I know this not related about pytorch but possible about pytorch symblic to onnx, I have this model and I converted to onnx, but somehow the model can not converted to tensorrt using onnx2trt:
class MG(nn.Module):
def __init__(self):
super().__init__()
# for test if torch.cat([bool, bool]) can convert
def forward(self, x, b):
preds = F.conv2d(x, b,
stride=1)
return preds
torch_model = MG()
x = torch.randn([1, 4, 24, 24])
b = torch.randn([8, 4, 3, 3])
torch_out = torch_model(x, b)
# Export the model
torch.onnx.export(torch_model, # model being run
(x, b),
"a.onnx",
export_params=True, # store the trained parameter weights inside the model file
opset_version=11, # the ONNX version to export the model to
do_constant_folding=True,
verbose=True)
print('Done!')
It’s very simple model.
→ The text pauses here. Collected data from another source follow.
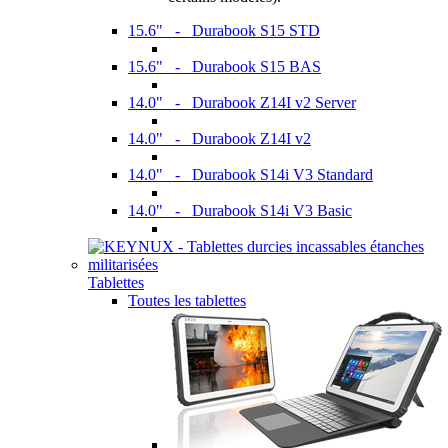
15.6" - Durabook S15 STD
15.6" - Durabook S15 BAS
14.0" - Durabook Z14I v2 Server
14.0" - Durabook Z14I v2
14.0" - Durabook S14i V3 Standard
14.0" - Durabook S14i V3 Basic
Tablettes
Toutes les tablettes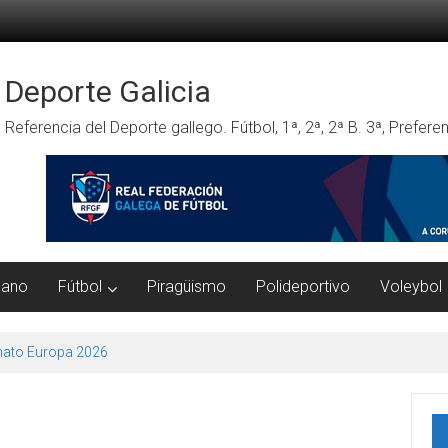
Deporte Galicia
Referencia del Deporte gallego. Fútbol, 1ª, 2ª, 2ª B. 3ª, Prefe
mano
Fútbol
Piragüismo
Polideportivo
Voleybol
ato Europa 2026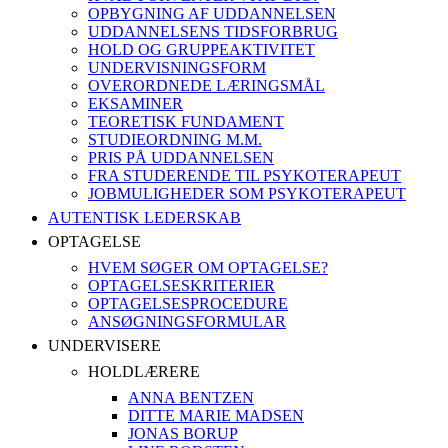
OPBYGNING AF UDDANNELSEN
UDDANNELSENS TIDSFORBRUG
HOLD OG GRUPPEAKTIVITET
UNDERVISNINGSFORM
OVERORDNEDE LÆRINGSMÅL
EKSAMINER
TEORETISK FUNDAMENT
STUDIEORDNING M.M.
PRIS PÅ UDDANNELSEN
FRA STUDERENDE TIL PSYKOTERAPEUT
JOBMULIGHEDER SOM PSYKOTERAPEUT
AUTENTISK LEDERSKAB
OPTAGELSE
HVEM SØGER OM OPTAGELSE?
OPTAGELSESKRITERIER
OPTAGELSESPROCEDURE
ANSØGNINGSFORMULAR
UNDERVISERE
HOLDLÆRERE
ANNA BENTZEN
DITTE MARIE MADSEN
JONAS BORUP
I want accerlerate it with tensorrt, but using onnx2trt convert onnx, I got error:
[8] Assertion failed: ctx->network()->hasExplicitPrecision() && "TensorRT only supports multi-input conv for explicit precision QAT networks!"
I found the onnx-tensorrt is no one maintain it but I really need it, so ask to pytorch community doesn anyone able to solve it?
BTW: this model seems can converted in pytorch 1.6 but can not converted to pytorch 1.7.